"'We're goin' to have a band o' men waitin' for 'em in the dark on our side o' the ledge, an' everyone o' those men is goin' to be armed. The moment that the picks o' the Bloody Thunder drive through an' the wall goes down, the men o' the Fair-Haired Annie are goin' to fire.'

"'All right,' I said. 'I'm wi' you. I'll be there.'

"So next day I, an' twenty other men, were lowered down the shaft; an' before we saw daylight again, the Fair-Haired Annie an' the Bloody Thunder had gone to war. That was the first o' the underground fights which took place on the Comstock. I picked my men, and paid 'em ten dollars a day, an' called my gang 'The Avengers o' the Lord.' No one 'cept myself knew what that meant, but they learnt t' fear us, for we fought to the death. Often when I was waitin' in the dark, listenin' to the sound o' the rival miners comin' nearer, I would repeat to myself the words, 'I will make a man more precious 'an gold; even a man than the golden wedge o' Ophir.' An' when a poor chap lay dyin', I would say to him those words."

"So you were sorry for the men you killed?"

"Oh, I was sorry, though that did small good to 'em. When the Lord's bent on destroyin', He don't take much account o' persons. When the first born o' Egypt were slain, He killed the evil wi' the good—served 'em all alike. But it's heart-breakin' work to be made an avenger o' the Lord."

"But I don't understand. What was there to avenge?"

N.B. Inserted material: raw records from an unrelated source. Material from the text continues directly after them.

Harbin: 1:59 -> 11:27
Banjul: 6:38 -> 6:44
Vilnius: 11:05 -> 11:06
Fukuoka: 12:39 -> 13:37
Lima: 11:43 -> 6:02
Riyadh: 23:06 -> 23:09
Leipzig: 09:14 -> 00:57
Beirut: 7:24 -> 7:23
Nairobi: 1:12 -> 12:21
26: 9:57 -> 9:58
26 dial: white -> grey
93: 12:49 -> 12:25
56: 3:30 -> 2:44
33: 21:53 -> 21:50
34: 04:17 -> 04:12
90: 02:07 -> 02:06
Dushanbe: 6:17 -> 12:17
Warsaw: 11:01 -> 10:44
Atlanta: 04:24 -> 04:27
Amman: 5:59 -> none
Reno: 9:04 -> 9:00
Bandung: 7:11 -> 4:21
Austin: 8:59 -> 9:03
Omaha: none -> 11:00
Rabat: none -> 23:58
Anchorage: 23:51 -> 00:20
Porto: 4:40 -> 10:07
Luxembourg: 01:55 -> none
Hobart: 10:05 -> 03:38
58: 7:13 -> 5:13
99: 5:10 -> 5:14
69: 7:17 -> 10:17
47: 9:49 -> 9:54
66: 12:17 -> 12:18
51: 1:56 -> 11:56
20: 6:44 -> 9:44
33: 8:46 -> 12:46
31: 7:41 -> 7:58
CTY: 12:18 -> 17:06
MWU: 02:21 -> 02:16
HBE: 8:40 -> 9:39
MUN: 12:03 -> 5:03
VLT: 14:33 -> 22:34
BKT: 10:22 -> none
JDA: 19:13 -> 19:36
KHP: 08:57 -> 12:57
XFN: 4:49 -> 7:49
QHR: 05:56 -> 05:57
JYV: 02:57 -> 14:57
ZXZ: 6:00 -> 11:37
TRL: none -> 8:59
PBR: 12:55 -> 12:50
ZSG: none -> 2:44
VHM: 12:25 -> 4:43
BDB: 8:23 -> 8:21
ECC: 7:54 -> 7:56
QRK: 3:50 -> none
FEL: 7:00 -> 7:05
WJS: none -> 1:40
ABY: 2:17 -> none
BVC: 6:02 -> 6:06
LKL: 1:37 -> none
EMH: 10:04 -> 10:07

"What was there to avenge? Why, the sinfulness o' those men, who was diggin' out the power an' temptation to sin from the place where God had hidden it. He meant that it should stay there forever; but now it'll be handed down from generation to generation, as is King Solomon's gold, temptin' our sons' sons to lose their souls as ours were lost."

"And when all the fighting was done, did the soldiers get after you?" asked Granger. But Beorn's eyes were closing, and the soul was departing as day returned. Already the sun was leaping above the horizon, and the sigh of the waking forest was heard. Granger seized him by the arm and shook him—he had learnt only the least part of that which he desired to know. "Was it for that crime that you fled, till you came at last to Keewatin for safety?" he shouted. "Quick, Beorn, tell me. Why did you go to the Forbidden River?"

The eyes did not open; but, as if the soul were answering him with a last warning as it passed out of the door of the body, the lips stirred, "Ay, man, it's terrible—the things men give for gold."

The face had become so ashy pale that Granger bent above it, painfully listening for the intake of the breath, to assure himself that Beorn was not dead. His clamour had aroused Eyelids; looking down towards him, he saw that his eyes were wide and motionless, gazing towards the window with an expression of drunken terror.